start Given records
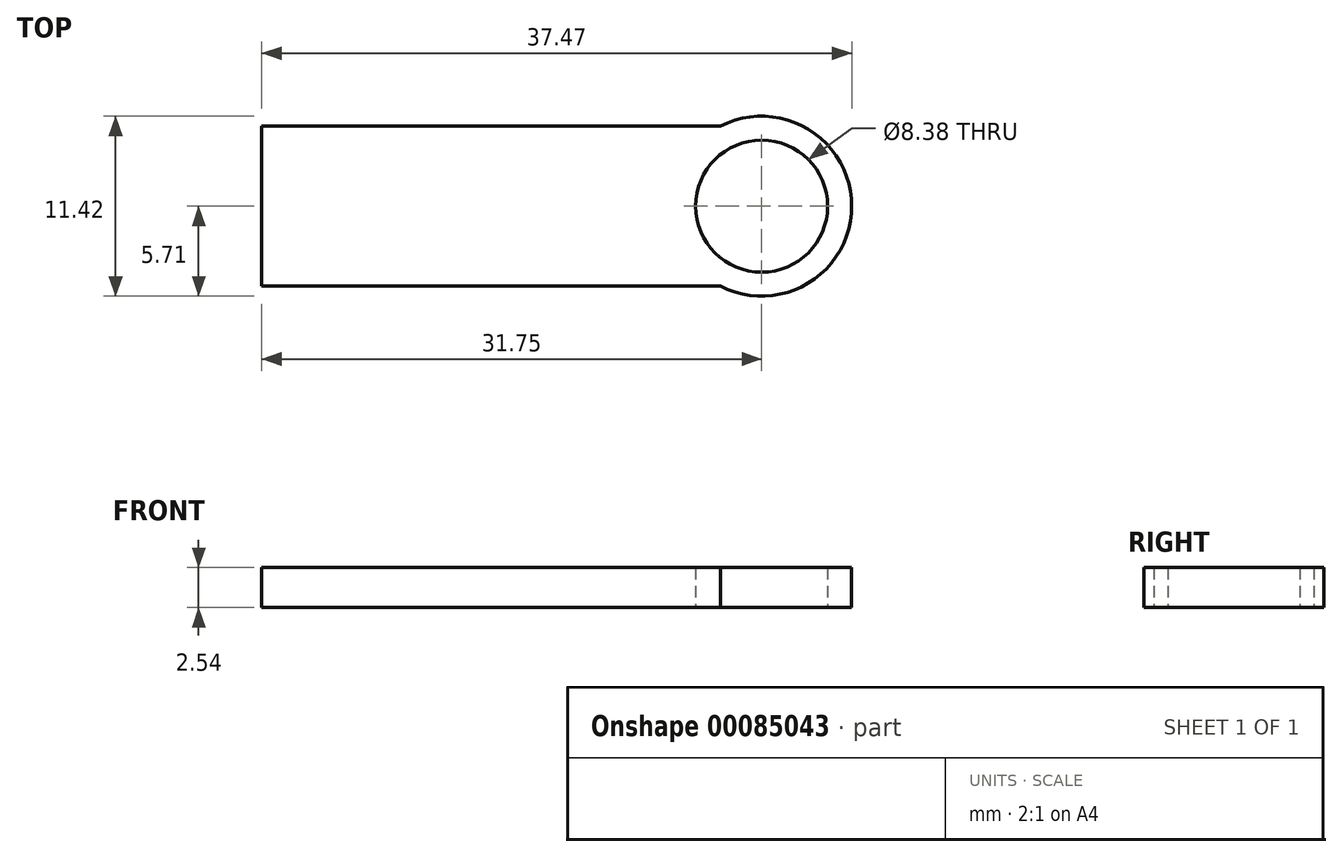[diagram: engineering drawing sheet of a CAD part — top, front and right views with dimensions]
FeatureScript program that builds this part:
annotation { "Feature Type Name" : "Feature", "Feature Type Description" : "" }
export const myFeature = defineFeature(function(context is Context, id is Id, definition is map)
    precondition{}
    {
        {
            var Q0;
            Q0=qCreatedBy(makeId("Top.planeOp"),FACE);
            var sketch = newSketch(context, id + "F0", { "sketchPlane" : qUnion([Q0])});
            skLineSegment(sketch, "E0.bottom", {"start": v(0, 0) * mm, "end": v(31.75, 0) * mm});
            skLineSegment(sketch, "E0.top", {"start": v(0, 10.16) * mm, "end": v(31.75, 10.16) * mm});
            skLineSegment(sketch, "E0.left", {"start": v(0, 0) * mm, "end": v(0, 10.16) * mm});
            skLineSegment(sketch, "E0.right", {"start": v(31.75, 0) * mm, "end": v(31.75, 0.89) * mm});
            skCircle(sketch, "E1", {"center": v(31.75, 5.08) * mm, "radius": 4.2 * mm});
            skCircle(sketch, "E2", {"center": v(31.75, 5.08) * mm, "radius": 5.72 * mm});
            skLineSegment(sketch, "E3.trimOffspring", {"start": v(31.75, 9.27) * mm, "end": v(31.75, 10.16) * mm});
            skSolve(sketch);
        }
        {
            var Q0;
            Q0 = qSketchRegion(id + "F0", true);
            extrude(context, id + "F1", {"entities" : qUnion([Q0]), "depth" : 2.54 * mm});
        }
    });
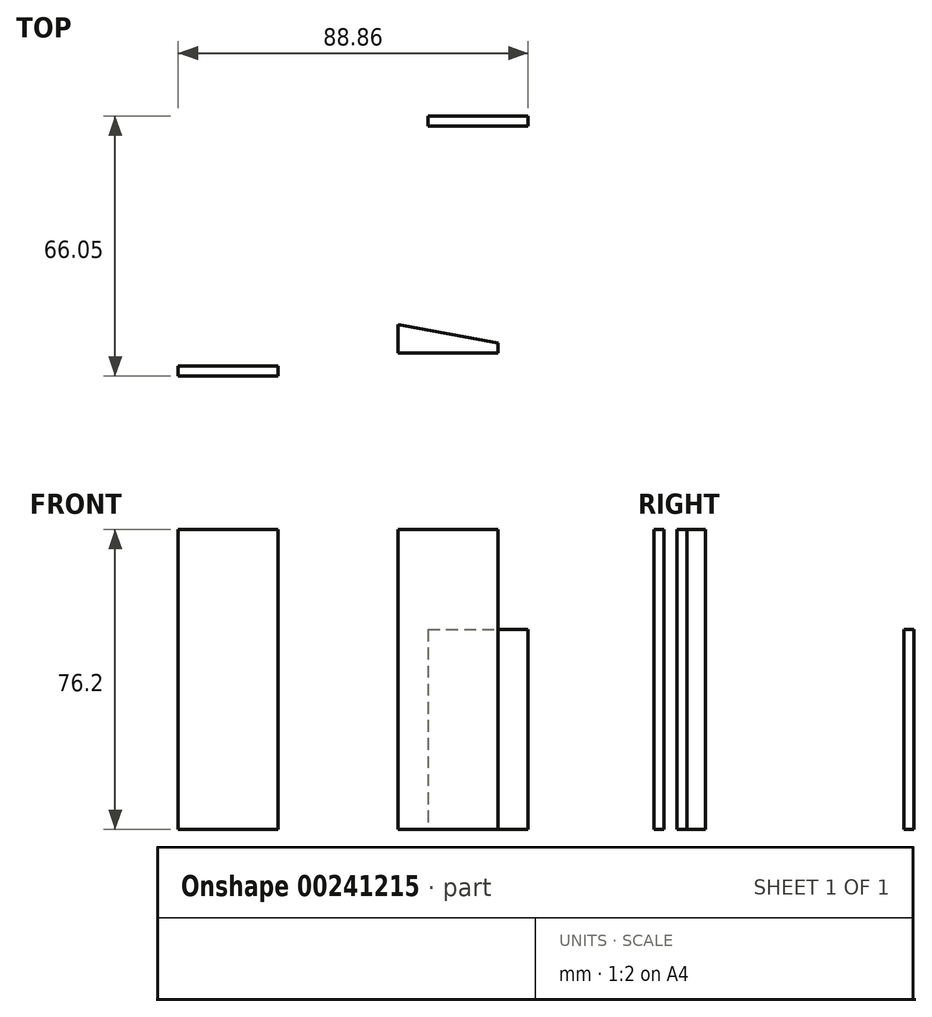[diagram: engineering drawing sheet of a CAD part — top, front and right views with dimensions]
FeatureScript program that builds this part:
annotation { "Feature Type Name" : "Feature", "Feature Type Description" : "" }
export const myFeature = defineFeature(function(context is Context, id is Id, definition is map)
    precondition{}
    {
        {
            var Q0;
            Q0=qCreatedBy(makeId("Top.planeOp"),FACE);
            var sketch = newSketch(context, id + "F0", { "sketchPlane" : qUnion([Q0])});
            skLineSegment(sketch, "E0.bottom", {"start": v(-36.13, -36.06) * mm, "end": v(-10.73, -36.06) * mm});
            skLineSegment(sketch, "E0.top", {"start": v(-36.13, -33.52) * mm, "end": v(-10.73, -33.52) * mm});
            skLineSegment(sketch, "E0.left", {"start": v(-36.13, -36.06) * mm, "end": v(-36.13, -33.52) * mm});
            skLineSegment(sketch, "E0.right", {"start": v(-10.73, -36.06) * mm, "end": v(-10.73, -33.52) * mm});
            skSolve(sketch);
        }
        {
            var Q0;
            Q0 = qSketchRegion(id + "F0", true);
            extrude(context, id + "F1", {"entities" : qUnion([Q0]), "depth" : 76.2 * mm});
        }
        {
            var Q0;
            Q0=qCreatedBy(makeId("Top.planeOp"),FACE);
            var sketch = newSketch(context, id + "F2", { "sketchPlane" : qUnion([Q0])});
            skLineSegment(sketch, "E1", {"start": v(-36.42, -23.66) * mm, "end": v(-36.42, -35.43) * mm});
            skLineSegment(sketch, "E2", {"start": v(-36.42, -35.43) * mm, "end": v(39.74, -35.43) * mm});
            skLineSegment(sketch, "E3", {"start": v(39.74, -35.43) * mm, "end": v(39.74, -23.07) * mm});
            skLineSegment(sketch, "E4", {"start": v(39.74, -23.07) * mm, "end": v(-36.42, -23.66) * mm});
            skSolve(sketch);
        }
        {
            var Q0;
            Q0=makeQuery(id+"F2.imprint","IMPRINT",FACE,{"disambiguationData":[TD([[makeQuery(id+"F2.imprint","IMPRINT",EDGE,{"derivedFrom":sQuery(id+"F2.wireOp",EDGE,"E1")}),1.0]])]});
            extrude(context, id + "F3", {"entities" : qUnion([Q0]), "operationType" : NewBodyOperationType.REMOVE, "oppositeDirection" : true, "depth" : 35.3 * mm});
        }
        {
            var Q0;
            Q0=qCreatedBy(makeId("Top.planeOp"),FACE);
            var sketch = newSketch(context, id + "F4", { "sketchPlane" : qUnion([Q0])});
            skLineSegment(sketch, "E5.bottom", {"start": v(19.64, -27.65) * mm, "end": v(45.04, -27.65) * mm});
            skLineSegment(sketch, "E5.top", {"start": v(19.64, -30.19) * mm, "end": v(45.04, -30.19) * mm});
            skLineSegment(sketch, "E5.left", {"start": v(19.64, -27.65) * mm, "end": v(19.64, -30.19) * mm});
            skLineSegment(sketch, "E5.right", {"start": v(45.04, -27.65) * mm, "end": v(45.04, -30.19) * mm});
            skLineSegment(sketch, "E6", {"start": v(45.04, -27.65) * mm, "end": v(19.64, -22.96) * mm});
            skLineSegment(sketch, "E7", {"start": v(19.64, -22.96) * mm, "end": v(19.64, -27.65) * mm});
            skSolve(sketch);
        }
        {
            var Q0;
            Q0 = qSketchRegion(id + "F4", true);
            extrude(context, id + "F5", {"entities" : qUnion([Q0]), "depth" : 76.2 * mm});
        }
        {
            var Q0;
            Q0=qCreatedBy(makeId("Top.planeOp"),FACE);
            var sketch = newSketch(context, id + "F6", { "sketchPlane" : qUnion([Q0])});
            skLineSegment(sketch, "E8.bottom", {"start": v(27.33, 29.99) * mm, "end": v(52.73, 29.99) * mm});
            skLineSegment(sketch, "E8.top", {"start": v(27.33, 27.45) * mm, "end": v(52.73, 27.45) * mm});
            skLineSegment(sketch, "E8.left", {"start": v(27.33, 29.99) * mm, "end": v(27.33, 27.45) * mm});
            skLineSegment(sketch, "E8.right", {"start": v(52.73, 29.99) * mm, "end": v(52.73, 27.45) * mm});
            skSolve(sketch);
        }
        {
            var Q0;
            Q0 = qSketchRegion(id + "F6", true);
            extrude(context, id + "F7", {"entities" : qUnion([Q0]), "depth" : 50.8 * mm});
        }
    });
end Given records
Your instructions ::
Reproduce the material above line for line, leaving out the pictures.

The result ::
[diagram: engineering drawing sheet of a CAD part — top, front and right views with dimensions]
FeatureScript program that builds this part:
annotation { "Feature Type Name" : "Feature", "Feature Type Description" : "" }
export const myFeature = defineFeature(function(context is Context, id is Id, definition is map)
    precondition{}
    {
        {
            var Q0;
            Q0=qCreatedBy(makeId("Top.planeOp"),FACE);
            var sketch = newSketch(context, id + "F0", { "sketchPlane" : qUnion([Q0])});
            skLineSegment(sketch, "E0.bottom", {"start": v(0, 0) * mm, "end": v(31.75, 0) * mm});
            skLineSegment(sketch, "E0.top", {"start": v(0, 10.16) * mm, "end": v(31.75, 10.16) * mm});
            skLineSegment(sketch, "E0.left", {"start": v(0, 0) * mm, "end": v(0, 10.16) * mm});
            skLineSegment(sketch, "E0.right", {"start": v(31.75, 0) * mm, "end": v(31.75, 0.89) * mm});
            skCircle(sketch, "E1", {"center": v(31.75, 5.08) * mm, "radius": 4.2 * mm});
            skCircle(sketch, "E2", {"center": v(31.75, 5.08) * mm, "radius": 5.72 * mm});
            skLineSegment(sketch, "E3.trimOffspring", {"start": v(31.75, 9.27) * mm, "end": v(31.75, 10.16) * mm});
            skSolve(sketch);
        }
        {
            var Q0;
            Q0 = qSketchRegion(id + "F0", true);
            extrude(context, id + "F1", {"entities" : qUnion([Q0]), "depth" : 2.54 * mm});
        }
    });
[diagram: engineering drawing sheet of a CAD part — top, front and right views with dimensions]
FeatureScript program that builds this part:
annotation { "Feature Type Name" : "Feature", "Feature Type Description" : "" }
export const myFeature = defineFeature(function(context is Context, id is Id, definition is map)
    precondition{}
    {
        {
            var Q0;
            Q0=qCreatedBy(makeId("Top.planeOp"),FACE);
            var sketch = newSketch(context, id + "F0", { "sketchPlane" : qUnion([Q0])});
            skLineSegment(sketch, "E0.bottom", {"start": v(-36.13, -36.06) * mm, "end": v(-10.73, -36.06) * mm});
            skLineSegment(sketch, "E0.top", {"start": v(-36.13, -33.52) * mm, "end": v(-10.73, -33.52) * mm});
            skLineSegment(sketch, "E0.left", {"start": v(-36.13, -36.06) * mm, "end": v(-36.13, -33.52) * mm});
            skLineSegment(sketch, "E0.right", {"start": v(-10.73, -36.06) * mm, "end": v(-10.73, -33.52) * mm});
            skSolve(sketch);
        }
        {
            var Q0;
            Q0 = qSketchRegion(id + "F0", true);
            extrude(context, id + "F1", {"entities" : qUnion([Q0]), "depth" : 76.2 * mm});
        }
        {
            var Q0;
            Q0=qCreatedBy(makeId("Top.planeOp"),FACE);
            var sketch = newSketch(context, id + "F2", { "sketchPlane" : qUnion([Q0])});
            skLineSegment(sketch, "E1", {"start": v(-36.42, -23.66) * mm, "end": v(-36.42, -35.43) * mm});
            skLineSegment(sketch, "E2", {"start": v(-36.42, -35.43) * mm, "end": v(39.74, -35.43) * mm});
            skLineSegment(sketch, "E3", {"start": v(39.74, -35.43) * mm, "end": v(39.74, -23.07) * mm});
            skLineSegment(sketch, "E4", {"start": v(39.74, -23.07) * mm, "end": v(-36.42, -23.66) * mm});
            skSolve(sketch);
        }
        {
            var Q0;
            Q0=makeQuery(id+"F2.imprint","IMPRINT",FACE,{"disambiguationData":[TD([[makeQuery(id+"F2.imprint","IMPRINT",EDGE,{"derivedFrom":sQuery(id+"F2.wireOp",EDGE,"E1")}),1.0]])]});
            extrude(context, id + "F3", {"entities" : qUnion([Q0]), "operationType" : NewBodyOperationType.REMOVE, "oppositeDirection" : true, "depth" : 35.3 * mm});
        }
        {
            var Q0;
            Q0=qCreatedBy(makeId("Top.planeOp"),FACE);
            var sketch = newSketch(context, id + "F4", { "sketchPlane" : qUnion([Q0])});
            skLineSegment(sketch, "E5.bottom", {"start": v(19.64, -27.65) * mm, "end": v(45.04, -27.65) * mm});
            skLineSegment(sketch, "E5.top", {"start": v(19.64, -30.19) * mm, "end": v(45.04, -30.19) * mm});
            skLineSegment(sketch, "E5.left", {"start": v(19.64, -27.65) * mm, "end": v(19.64, -30.19) * mm});
            skLineSegment(sketch, "E5.right", {"start": v(45.04, -27.65) * mm, "end": v(45.04, -30.19) * mm});
            skLineSegment(sketch, "E6", {"start": v(45.04, -27.65) * mm, "end": v(19.64, -22.96) * mm});
            skLineSegment(sketch, "E7", {"start": v(19.64, -22.96) * mm, "end": v(19.64, -27.65) * mm});
            skSolve(sketch);
        }
        {
            var Q0;
            Q0 = qSketchRegion(id + "F4", true);
            extrude(context, id + "F5", {"entities" : qUnion([Q0]), "depth" : 76.2 * mm});
        }
        {
            var Q0;
            Q0=qCreatedBy(makeId("Top.planeOp"),FACE);
            var sketch = newSketch(context, id + "F6", { "sketchPlane" : qUnion([Q0])});
            skLineSegment(sketch, "E8.bottom", {"start": v(27.33, 29.99) * mm, "end": v(52.73, 29.99) * mm});
            skLineSegment(sketch, "E8.top", {"start": v(27.33, 27.45) * mm, "end": v(52.73, 27.45) * mm});
            skLineSegment(sketch, "E8.left", {"start": v(27.33, 29.99) * mm, "end": v(27.33, 27.45) * mm});
            skLineSegment(sketch, "E8.right", {"start": v(52.73, 29.99) * mm, "end": v(52.73, 27.45) * mm});
            skSolve(sketch);
        }
        {
            var Q0;
            Q0 = qSketchRegion(id + "F6", true);
            extrude(context, id + "F7", {"entities" : qUnion([Q0]), "depth" : 50.8 * mm});
        }
    });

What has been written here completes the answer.